Votre site d'informations généraliste

Moustapha Bâ dégage des perspectives prometteuses

LANCEMENT DE L’EXECUTION BUDGETAIRE

Le Ministre des Finances et du Budget a procédé, hier, au lancement officiel de l’exécution budgétaire au titre de l’année 2023. Une occasion pour Moustapha Bâ de faire le bilan de l’exercice 2022 avant d’exposer les perspectives prometteuses de l’année en cours.

Le ministre des Finances et du Budget, Mamadou Moustapha Ba, a assuré mardi à Dakar, que le budget 2022 a été exécuté dans de  »bonnes conditions » avec un taux d’engagement de 95,7%, en dépit des évènements ayant fortement affecté les orientations budgétaires de la loi de finances initiale. « Nous pouvons cependant nous réjouir de constater que le budget a été exécuté dans de bonnes conditions avec un taux d’engagement de 95,7% et d’ordonnancement de 95,4%, grâce à une bonne maîtrise des procédures sur toute la chaîne de dépenses’’, a-t-il salué.

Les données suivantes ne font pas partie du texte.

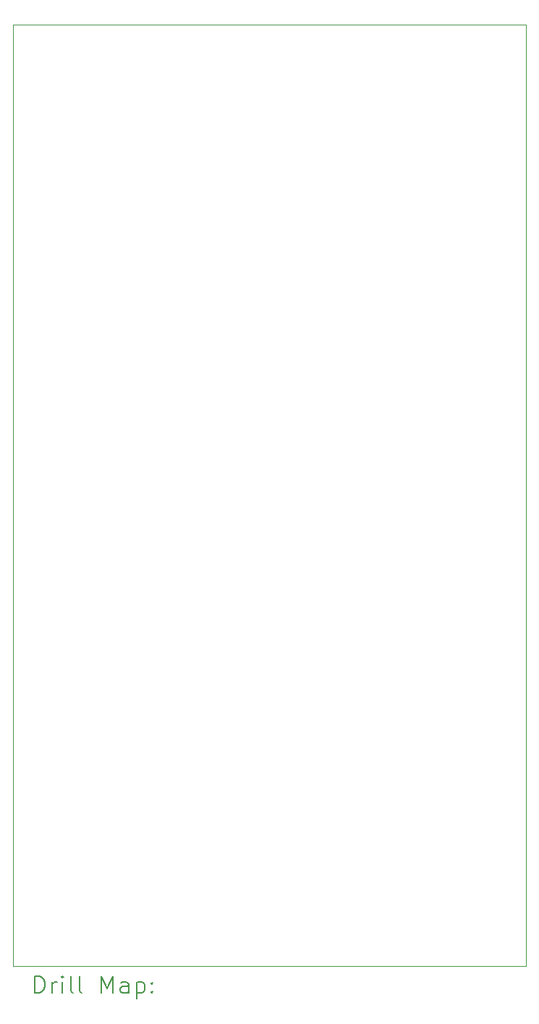
<source format=gbr>
%FSLAX45Y45*%
G04 Gerber Fmt 4.5, Leading zero omitted, Abs format (unit mm)*
G04 Created by KiCad (PCBNEW (6.0.1)) date 2022-02-08 11:35:58*
%MOMM*%
%LPD*%
G01*
G04 APERTURE LIST*
%TA.AperFunction,Profile*%
%ADD10C,0.050000*%
%TD*%
%ADD11C,0.200000*%
G04 APERTURE END LIST*
D10*
X9000000Y-3650000D02*
X9000000Y-14650000D01*
X3000000Y-3650000D02*
X9000000Y-3650000D01*
X3000000Y-3650000D02*
X3000000Y-14650000D01*
X3000000Y-14650000D02*
X9000000Y-14650000D01*
D11*
X3255119Y-14962976D02*
X3255119Y-14762976D01*
X3302738Y-14762976D01*
X3331309Y-14772500D01*
X3350357Y-14791548D01*
X3359881Y-14810595D01*
X3369405Y-14848690D01*
X3369405Y-14877262D01*
X3359881Y-14915357D01*
X3350357Y-14934405D01*
X3331309Y-14953452D01*
X3302738Y-14962976D01*
X3255119Y-14962976D01*
X3455119Y-14962976D02*
X3455119Y-14829643D01*
X3455119Y-14867738D02*
X3464643Y-14848690D01*
X3474167Y-14839167D01*
X3493214Y-14829643D01*
X3512262Y-14829643D01*
X3578928Y-14962976D02*
X3578928Y-14829643D01*
X3578928Y-14762976D02*
X3569405Y-14772500D01*
X3578928Y-14782024D01*
X3588452Y-14772500D01*
X3578928Y-14762976D01*
X3578928Y-14782024D01*
X3702738Y-14962976D02*
X3683690Y-14953452D01*
X3674167Y-14934405D01*
X3674167Y-14762976D01*
X3807500Y-14962976D02*
X3788452Y-14953452D01*
X3778928Y-14934405D01*
X3778928Y-14762976D01*
X4036071Y-14962976D02*
X4036071Y-14762976D01*
X4102738Y-14905833D01*
X4169405Y-14762976D01*
X4169405Y-14962976D01*
X4350357Y-14962976D02*
X4350357Y-14858214D01*
X4340833Y-14839167D01*
X4321786Y-14829643D01*
X4283690Y-14829643D01*
X4264643Y-14839167D01*
X4350357Y-14953452D02*
X4331310Y-14962976D01*
X4283690Y-14962976D01*
X4264643Y-14953452D01*
X4255119Y-14934405D01*
X4255119Y-14915357D01*
X4264643Y-14896309D01*
X4283690Y-14886786D01*
X4331310Y-14886786D01*
X4350357Y-14877262D01*
X4445595Y-14829643D02*
X4445595Y-15029643D01*
X4445595Y-14839167D02*
X4464643Y-14829643D01*
X4502738Y-14829643D01*
X4521786Y-14839167D01*
X4531310Y-14848690D01*
X4540833Y-14867738D01*
X4540833Y-14924881D01*
X4531310Y-14943928D01*
X4521786Y-14953452D01*
X4502738Y-14962976D01*
X4464643Y-14962976D01*
X4445595Y-14953452D01*
X4626548Y-14943928D02*
X4636071Y-14953452D01*
X4626548Y-14962976D01*
X4617024Y-14953452D01*
X4626548Y-14943928D01*
X4626548Y-14962976D01*
X4626548Y-14839167D02*
X4636071Y-14848690D01*
X4626548Y-14858214D01*
X4617024Y-14848690D01*
X4626548Y-14839167D01*
X4626548Y-14858214D01*
M02*

</source>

M. Ba estime que l’année écoulée a été marquée par “des évènements qui ont fortement affecté les grandes orientations budgétaires retenues dans la loi de finances initiale”.

Le ministre a notamment évoqué l’impact de la crise russo-ukrainienne, des tensions inflationnistes, des effets latents de la crise sécuritaire au Mali et de la Covid-19. “Ces évènements ont d’ailleurs conduit à l’adoption d’une loi de finances rectificative en mai 2022, afin de procéder à des réorientations et ajustements indispensables pour atténuer l’impact de ces chocs sur les populations”, a-til souligné.

LE BUDGET 2022 EXÉCUTÉ À UN TAUX D’ENGAGEMENT DE 95, 7%

L’Etat du Sénégal a adopté “ces politiques de soutien au pouvoir d’achat des ménages, traduites notamment par l’augmentation des subventions aux produits énergétiques et alimentaires, l’impact de la revalorisation des salaires des agents de la Fonction publique, ont fortement pesé sur les finances publiques”, a-t-il expliqué. Ces politiques étaient surtout accompagnées de mesures de renoncement à des recettes fiscales, a-t-il fait savoir. Mais, a souligné Mamadou Moustapha Ba, toutes ces mesures étaient nécessaires “pour maintenir les équilibres budgétaires”. Le ministre des Finances et du Budget a assuré que ces transactions représentent “pas moins de 88 000 bons d’engagement qui ont été émis et pris en charge à 97,8%”.

CONSOLIDATION DE LA POLITIQUE DE JUSTICE ET D’ÉQUITÉ SOCIALE

En ce qui concerne les attentes sur l’an 2023, le Ministre des Finances et du Budget a d’abord rappelé que le budget a été arrêté à 6411,5 milliards. « Il est bâti, à partir d’hypothèses de reprise progressive de l’activité économique avec comme fait majeur le début de l’exploitation des ressources d’hydrocarbure, qui devra avoir un impact sur la croissance économique, attendu à 10,1 %, contre 4,8% en 2022 et 6,5% en 20921 », a expliqué M. Bâ.

Il a ajouté dans son intervention qu’il n’est pas inutile de rappeler que ce budget de cette année intervient dans un contexte marqué par le prolongement de la crise russo-ukrainienne, la consolidation de la politique de justice et d’équité sociale chère à Monsieur le Président de la République, son Excellence Macky SALL, à travers la revalorisation des salaires à hauteur de plus de 236 milliards F CFA, de lutte contre la vie chère, grâce à la poursuite des subventions pour 550 milliards FCFA dont 450 milliards FCFA pour l’énergie et 100 milliards FCFA pour les denrées de première nécessité, non compris les renonciations de recettes fiscales, et de soutien accru aux ménages les plus vulnérables avec des bourses de sécurité familiale qui passent de 25 000 à 35 000 FCFA par trimestre, et des effectifs qui passeront à terme à 500 000 ménages contre 316 000.